What is Grey Market?
Grey markets in India have long operated as a parallel market for stocks, where traders and investors assess their credibility before participating.
Let’s explore the meaning of the grey market and understand its functioning with real-life examples.
What is Grey Market and How Does it Work?
A Grey Market, also known as a parallel market, is an unofficial market for trading stocks and IPO applications.
- Investors in this market buy and sell shares before they are officially listed on the stock exchange.
- Transactions in the grey market are cash-based and occur directly between individuals without any third-party involvement.
- These trades are not regulated by SEBI or any stock exchange, making them unofficial but widely used.
- Key terms in the IPO Grey Market include Kostak (premium paid for IPO applications) and Grey Market Premium (GMP) (price at which IPO shares are traded before listing).
Real-Life Example:
When Zomato launched its IPO in 2021, its shares were trading at a ₹20-25 grey market premium before the official listing. This meant investors were willing to pay ₹20-25 more per share than the IPO issue price, indicating high demand.
Understanding Grey Market in India
The grey market operates based on demand and supply, allowing traders and retail investors to acquire shares before their official listing.
- If an investor wants to exit an IPO before its listing, the grey market provides a convenient selling option.
- Investors who missed applying for an IPO can still purchase shares through this market.
- Companies use the grey market to gauge investor interest before the stock gets listed, helping underwriters analyze potential performance.
Real-Life Example:
During Tata Technologies’ IPO in 2023, its shares were trading at a 100% premium in the grey market before the listing. Investors were willing to buy shares at double the issue price, signaling a strong debut.
What is Grey Market Stock?
A grey market stock refers to shares that are traded unofficially before an IPO gets listed.
- If a company’s shares are offered and bid upon before their IPO listing, they fall under grey market trading.
- A small group of individuals manages these transactions, relying on mutual trust between traders.
- Since trading occurs outside the official stock exchange, these deals remain unsettled until the shares get officially listed.
What is Grey Market Premium?
The Grey Market Premium (GMP) is the extra amount at which IPO shares trade in the grey market before they officially list.
- The IPO stock price in the grey market reflects investor sentiment and expected demand.

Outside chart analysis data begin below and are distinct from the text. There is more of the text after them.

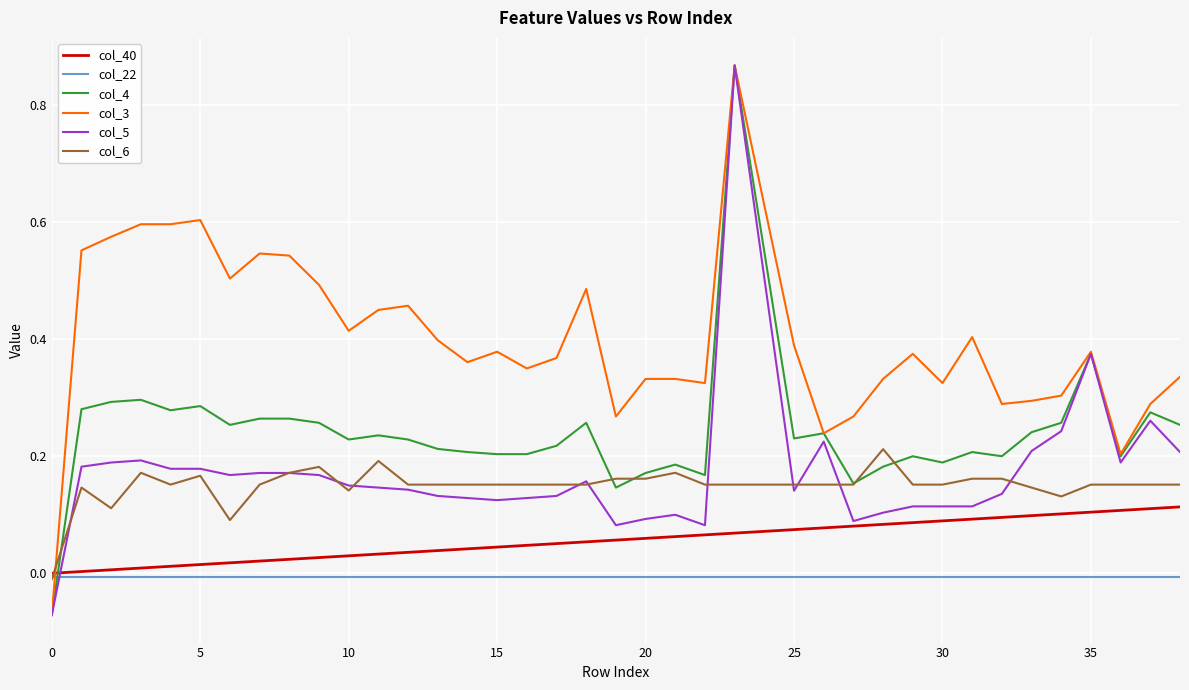

True or false: col_5 and col_40 cross at least once.

True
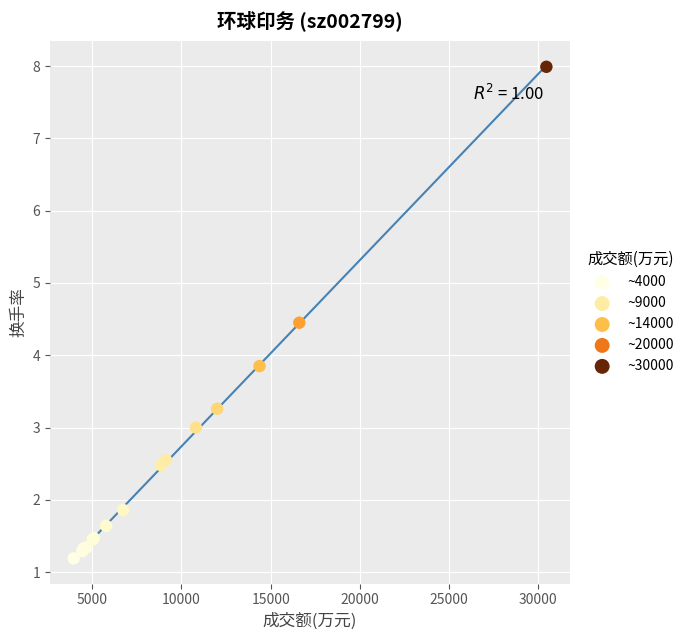

What Y value in the scatter plot is closest to 4?

3.9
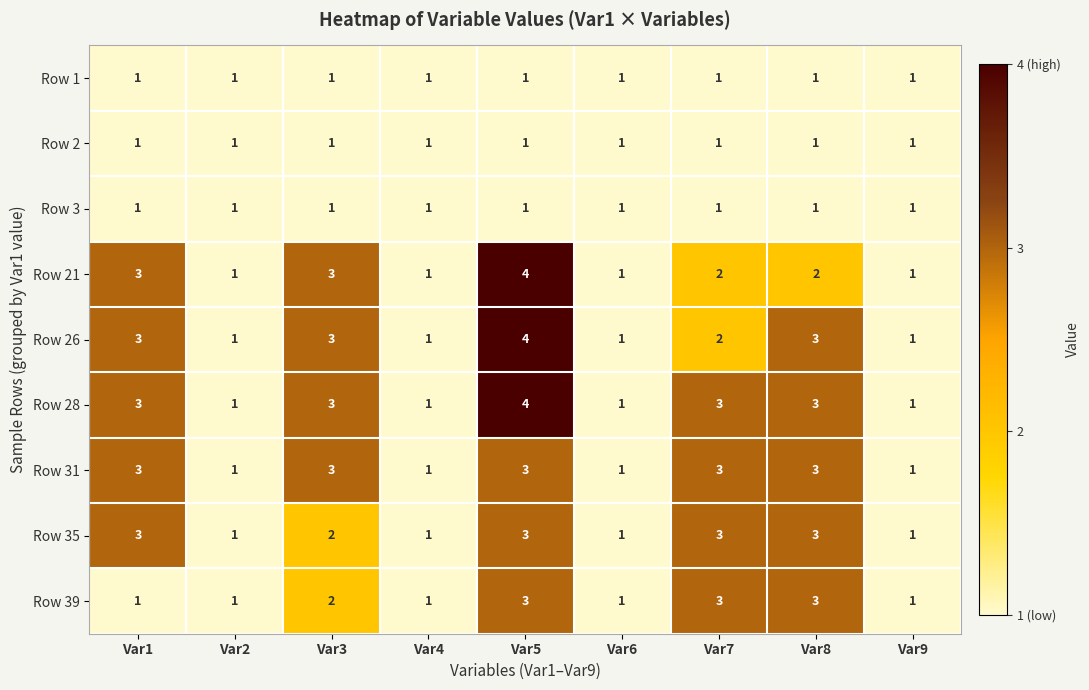

At which category is the sum across all series the highest?

Var5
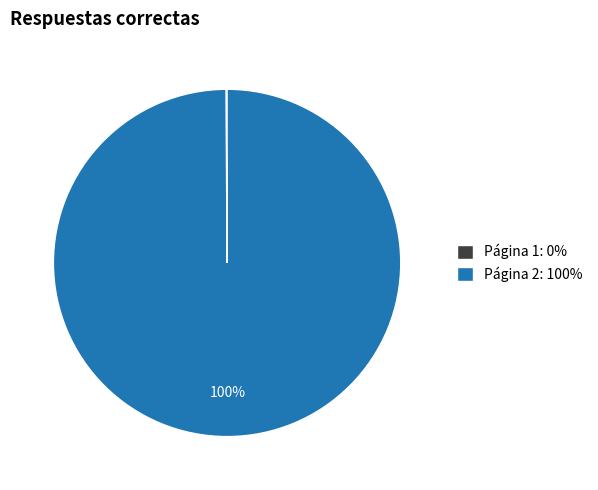

Which category has the biggest portion of the pie?

Página 2: 100%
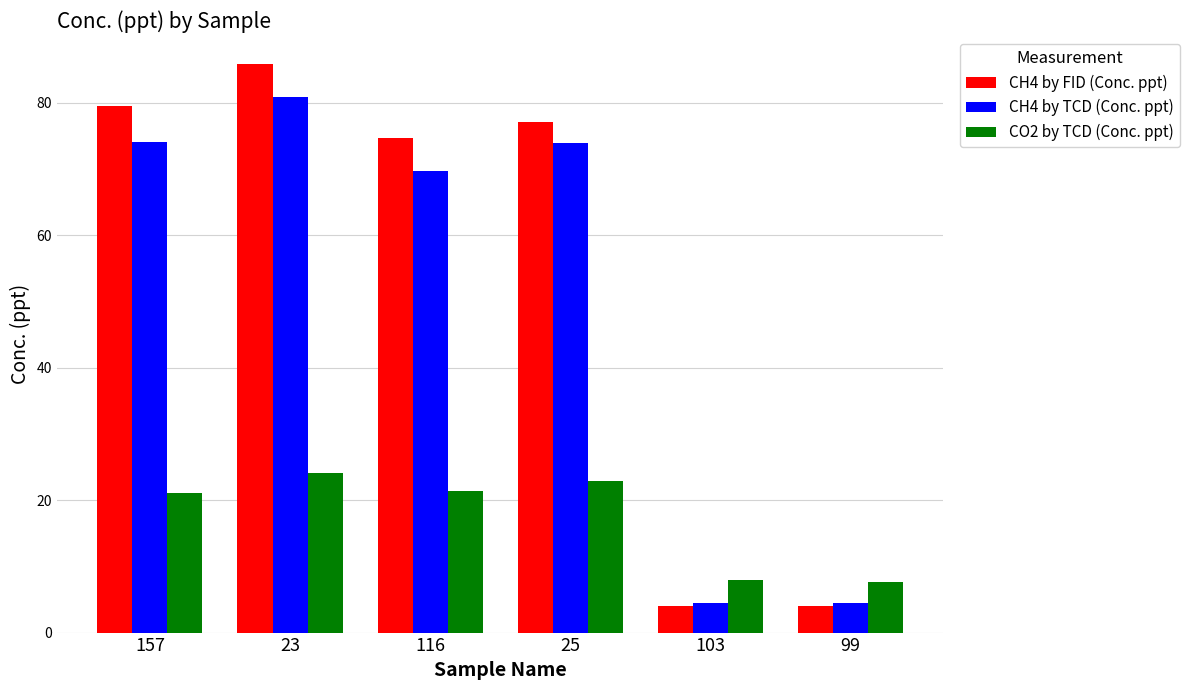

How many data points in CH4 by TCD (Conc. ppt) are above 73?

3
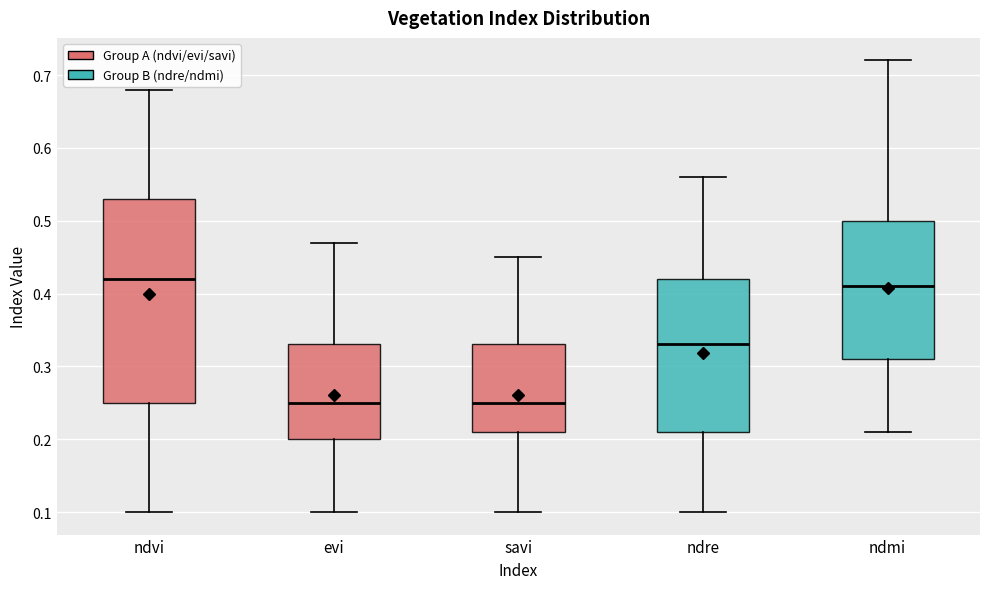

Reading left to right, read every box against the y-axis: the position of its median line, the range the box covers, and the ends of its whiskers. The values are not printed on the chart, so give them approximately, as read against the axis.

ndvi: median 0.42, box 0.25 to 0.53, whiskers 0.10 to 0.68
evi: median 0.25, box 0.20 to 0.33, whiskers 0.10 to 0.47
savi: median 0.25, box 0.21 to 0.33, whiskers 0.10 to 0.45
ndre: median 0.33, box 0.21 to 0.42, whiskers 0.10 to 0.56
ndmi: median 0.41, box 0.31 to 0.50, whiskers 0.21 to 0.72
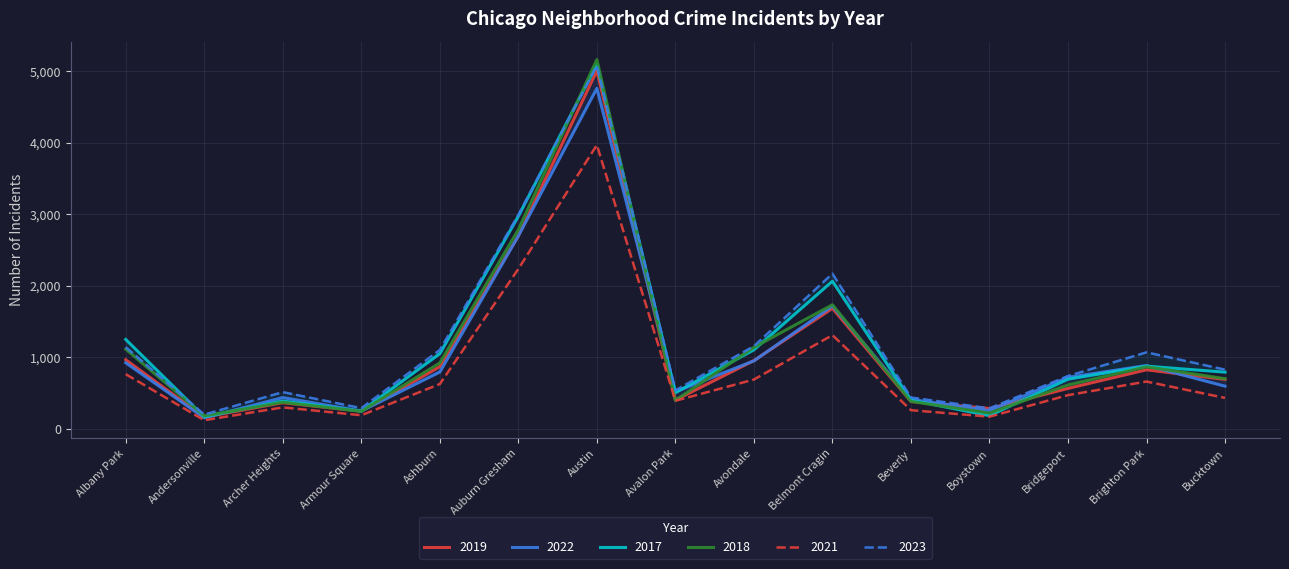

List the labels in order of 2023 value, smallest first.

Andersonville, Boystown, Armour Square, Beverly, Archer Heights, Avalon Park, Bridgeport, Bucktown, Brighton Park, Ashburn, Albany Park, Avondale, Belmont Cragin, Auburn Gresham, Austin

- If an IPO has a high grey market premium, it suggests that investors anticipate strong performance on listing day.
Real-Life Example:
Before LIC’s IPO in 2022, its grey market premium was fluctuating between ₹15-20 per share. However, due to market volatility, the stock did not perform as expected after listing.
Types of Trading in Grey Market
Grey market trading occurs in two primary ways:
- Trading IPO Shares: Buying or selling IPO shares before they get officially listed.
- Trading IPO Applications: Selling or purchasing an IPO application at a certain premium price.
How are IPO Shares Traded in the Grey Market?
The grey market trading process involves the following steps:
- Investors apply for IPO shares, facing the risk of receiving them below the issue price. These investors are called sellers.
- Buyers find these shares valuable and look to purchase them before official allotment.
- Buyers place their bids at a premium through grey market dealers.
- The dealer contacts sellers and offers them a price based on the grey market premium.
- Sellers who wish to avoid listing-day risks can sell their shares to the dealer at a pre-agreed price.
- Once applications are allotted, the seller transfers shares to the buyer’s Demat account if agreed upon.
- If shares are not allotted, the deal gets automatically canceled.
Real-Life Example:
Before Nykaa’s IPO listing, its shares were being traded at a premium of ₹750 per share in the grey market. This indicated strong investor interest, leading to a positive debut in the stock exchange.
FAQs
What is Grey Market?
A grey market is an unofficial market where stocks are traded before official listing or after being suspended from regular trading.
What is Grey Market Premium (GMP) in IPO?
The GMP is the price difference at which IPO shares are traded before stock exchange listing. It indicates investor demand and expected stock performance.
What factors determine IPO prices in the Grey Market?
IPO grey market prices are based on demand and supply dynamics, similar to regular stock prices.
How are IPO Applications Traded in the Grey Market?
Trading IPO applications follows the same process as IPO shares, but the seller gets the premium amount even if no shares are allotted.
Who to Contact for Grey Market Trading?
Grey market trading is not officially regulated and is typically conducted over phone calls. Interested investors must find local dealers who facilitate buyer-seller connections.